Guy Tisserant : Il y a quelqu'un qui a dit un jour : « La valeur d'une société se mesure à l'aune de l'attention qu'elle prend pour ses personnes les plus fragiles ». Et je pense que la prise en compte du sujet du handicap et, plus globalement, de la singularité et de la non-discrimination, c'est vraiment ce qui mesure le niveau d'avancement d'une société. Je pense qu'aujourd’hui, on a quand même vraiment beaucoup besoin d'être attentif à la fragilité, à la vulnérabilité des gens parce qu'on a eu pendant tellement de temps - et encore aujourd’hui - des messages qui nous disent qu'on doit tous être des sur-hommes, des sur-femmes, être parfaits, etc. -, alors qu'en réalité, la lumière ne passe que par les fêlures en fait. Et donc l'innovation, c'est aussi le fait des déviants. C'est des petites phrases comme ça qui mettent en lumière le fait que la prise en compte de la singularité, des besoins spécifiques des personnes : c'est ce qui fait qu'on vit mieux tous ensemble.
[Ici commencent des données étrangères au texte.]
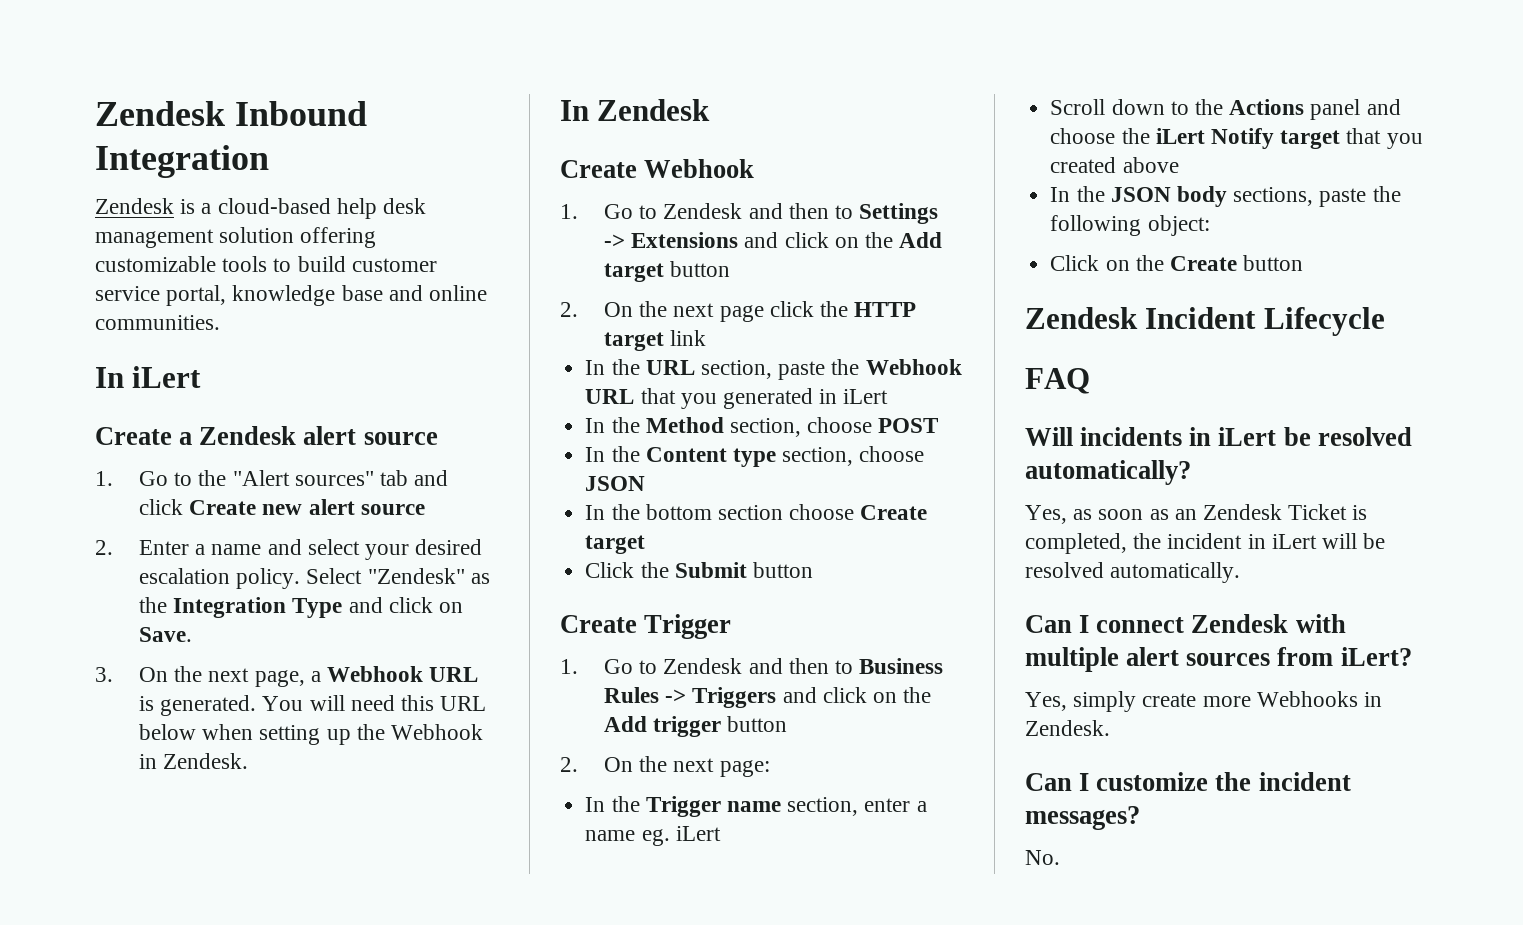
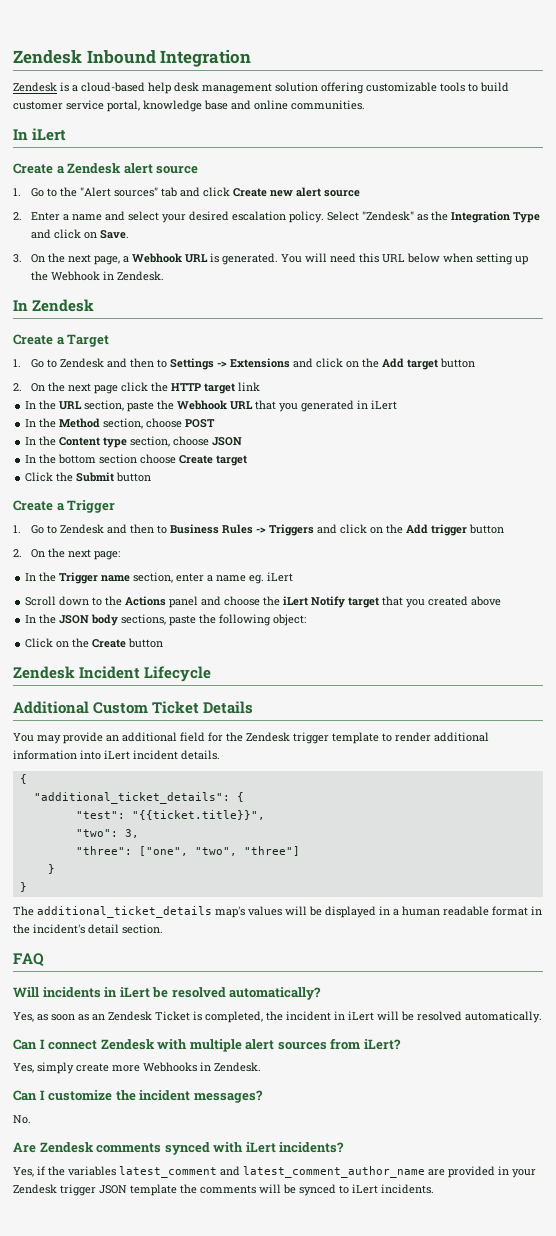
[644,159,755,178] Webhook -> [56,334,110,347] a Target
(637, 624) none -> [56,503,65,511] a
(1385, 321) none -> [13,701,254,714] [13,732,489,744] [13,750,220,760] [19,774,27,784] [33,792,244,804] [75,810,265,820] [75,829,139,838] [75,846,300,856] [47,864,55,874] [19,882,27,892] [13,906,542,918] [13,924,163,934] // Additional Custom Ticket Details // You may provide an additional field for the Zendesk trigger template to render additional information into iLert incident details. // { // "additional_ticket_details": { // "test": "{{ticket.title}}", // "two": 3, // "three": ["one", "two", "three"] // } // } // The additional_ticket_details map's values will be displayed in a human readable format in the incident's detail section.
(1060, 857) none -> [13,1142,345,1155] [13,1166,536,1178] [13,1184,434,1196] // Are Zendesk comments synced with iLert incidents? // Yes, if the variables latest_comment and latest_comment_author_name are provided in your Zendesk trigger JSON template the comments will be synced to iLert incidents.

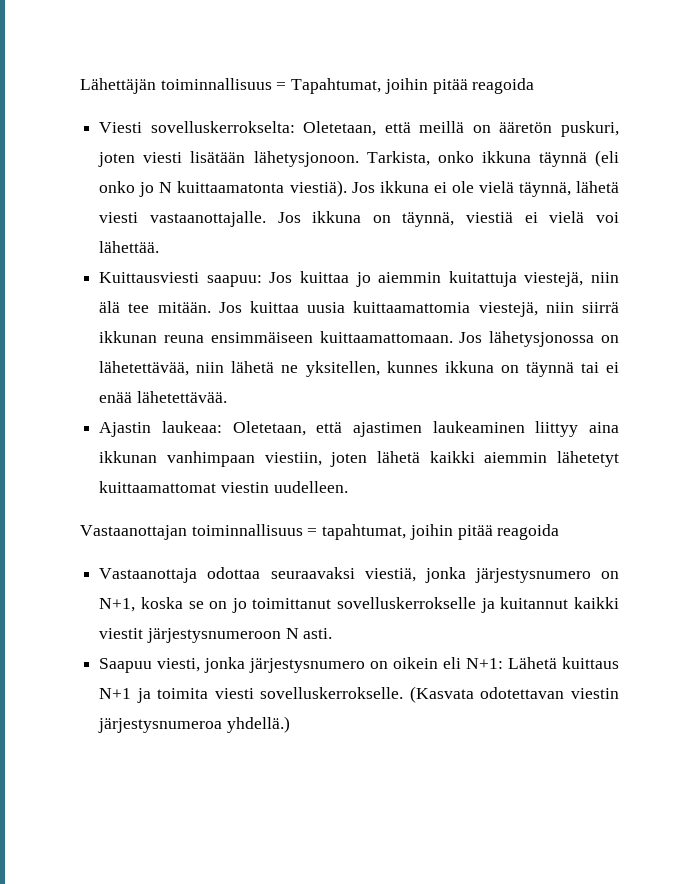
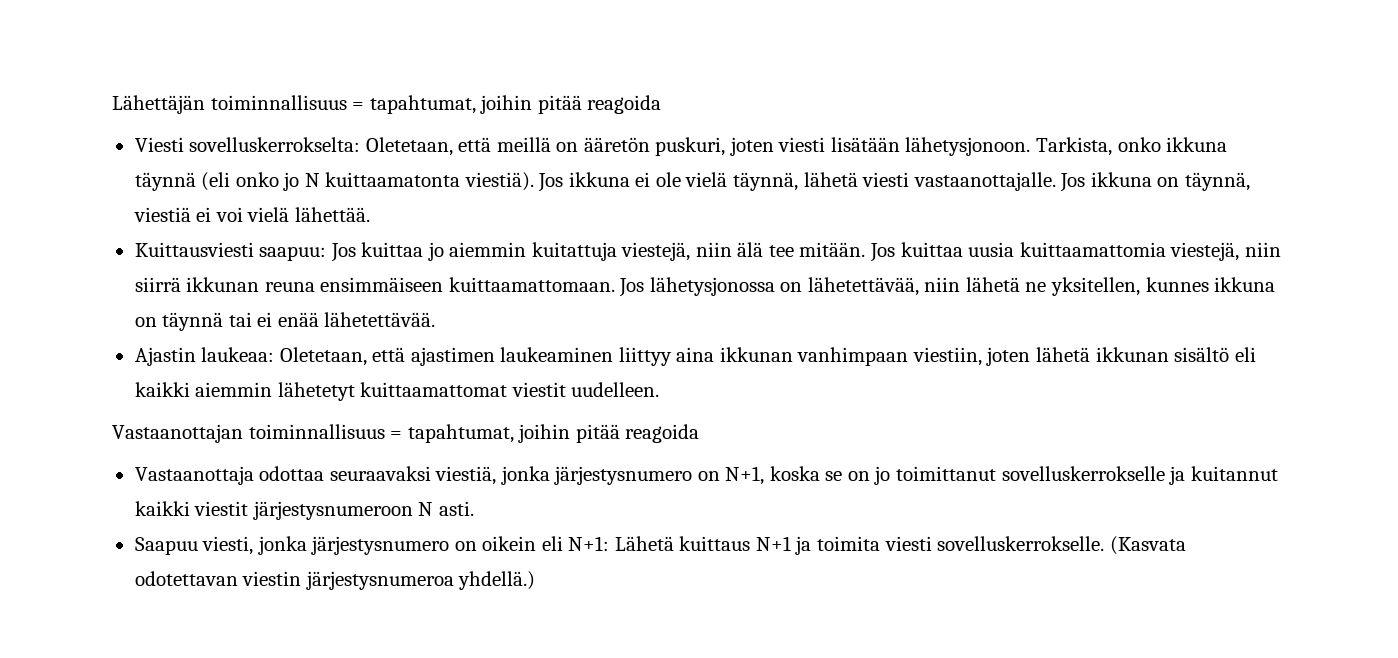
[291,78,382,94] Tapahtumat, -> [369,95,476,114] tapahtumat,
[549,211,620,223] vielä voi -> [215,207,290,222] voi vielä
(420, 457) none -> [1095,347,1256,362] ikkunan sisältö eli
[220,482,269,493] viestin -> [511,382,566,397] viestit

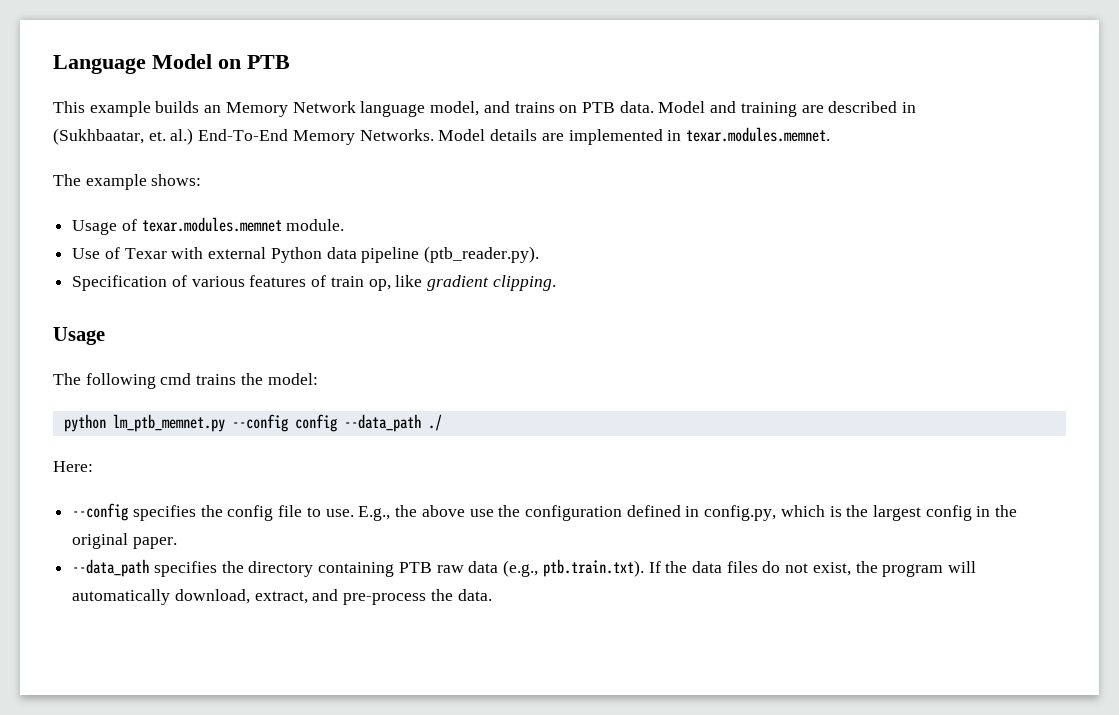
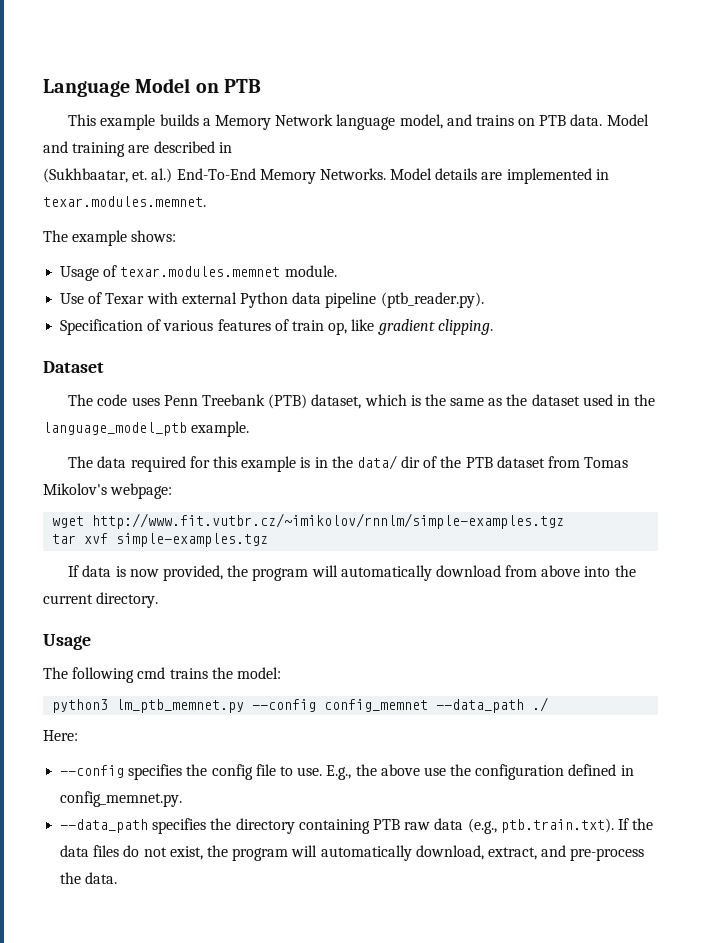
[204,105,222,113] an -> [202,118,211,126] a
(556, 283) none -> [43,361,104,373] [68,394,656,409] [43,421,250,437] [68,455,629,472] [43,483,173,499] [52,513,565,529] [52,533,269,547] [68,565,636,581] [43,592,159,608] // Dataset // The code uses Penn Treebank (PTB) dataset, which is the same as the dataset used in the language_model_ptb example. // The data required for this example is in the data/ dir of the PTB dataset from Tomas Mikolov's webpage: // wget http://www.fit.vutbr.cz/~imikolov/rnnlm/simple-examples.tgz // tar xvf simple-examples.tgz // If data is now provided, the program will automatically download from above into the current directory.
[63,414,106,432] python -> [52,699,109,713] python3
[294,414,337,432] config -> [324,699,429,712] config_memnet
[704,505,1018,521] [72,533,177,549] config.py, which is the largest config in the original paper. -> [60,791,183,807] config_memnet.py.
Et je pense que dans notre société qui est quand même assez facturée, la prise en compte, le respect, la prise en compte des particularités des uns et des autres, dans le respect mutuel qui prend en compte le sujet du handicap, prend en compte le sujet de la différence et du coup s'adresse à 100% des gens puisqu'on est tous singuliers.
Emma Estrade : Et bien merci beaucoup Guy, c'était très inspirant et très chouette.
Guy Tisserant : Bon, et bien avec plaisir.